Hotels: Mega-sporting events prove lucrative but industry lags in migrant worker protections or meaningfully addressing oversight gaps

Max Pixel (Creative Commons Zero)

Hotel sign

"From London 2012 to Qatar 2022 - The Hotel Industry and the Protection of Workers", 28 Nov 2022

...Recruitment fees are also the reality facing many of those working in Qatar’s hotels. In partnership with the ILO, we at IHRB produced clear guidance for the industry on best recruitment practices of hotel workers. Once more, however, we have been disappointed by an industry that still seems unwilling to commit to serious reforms...As revealed in a survey report from the Business and Human Rights Resource Centre, despite constant promises, very few hotel companies in Qatar have made any meaningful engagement to address human rights risks...

This needs to change. There are no shortage of commitments by hotel companies to improving their practice or guidance tools and frameworks that they could deploy. What is lacking is effective scrutiny to provoke change in an industry that seems resistant to reform...

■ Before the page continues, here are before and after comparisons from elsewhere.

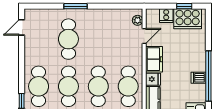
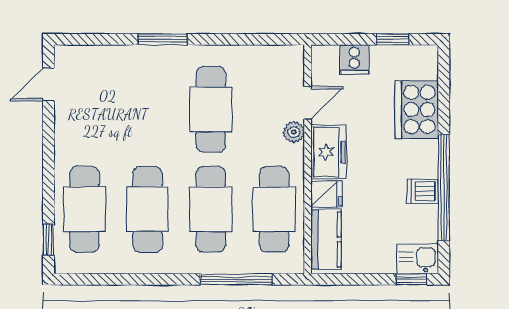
cooker: (188, 19) -> (417, 110), moved, turned 90
plant: (138, 20) -> (294, 132), moved
cafe table: (68, 39) -> (211, 109), moved

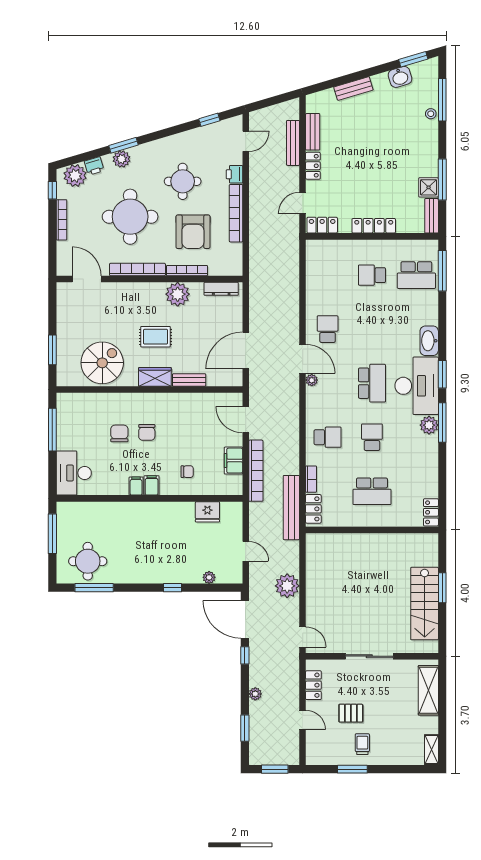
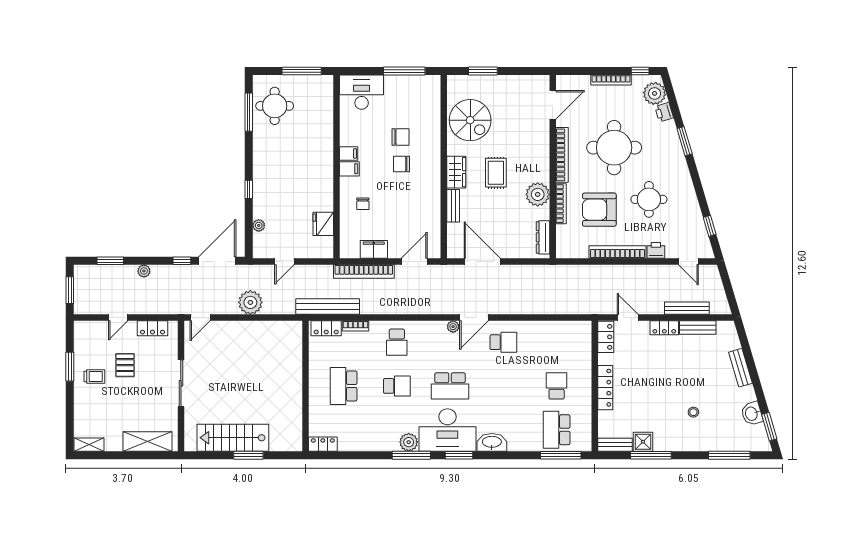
stool: (431, 114) -> (693, 412), moved
plant: (122, 159) -> (671, 139), removed

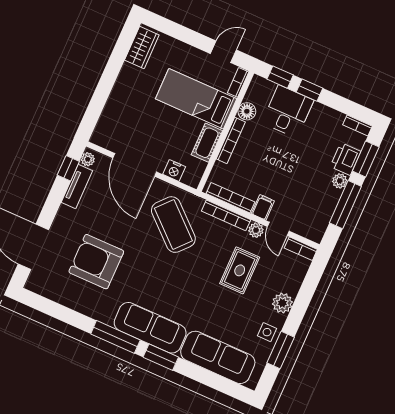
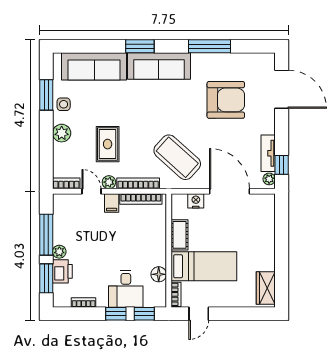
bookcase: (358, 126) -> (84, 302), moved
bookcase: (231, 140) -> (161, 245), removed
window: (115, 337) -> (209, 46), moved

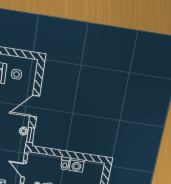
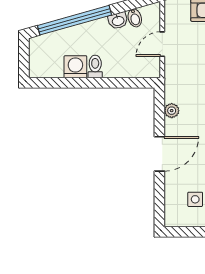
window: (30, 135) -> (159, 106), removed
door: (24, 170) -> (162, 44), swing flipped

Qatar’s experience over recent years demonstrates that the most egregious abuses and stories of deaths on construction sites can lead to global demands for reform that lead to change. But the hotel sector appears once more to have passed under the radar. The slow but regular continuum of exploitation faced by hotel workers, usually migrants, often women, still somehow fails to excite attention. Will it be the same by the next World Cup in 2026?  We can only hope not.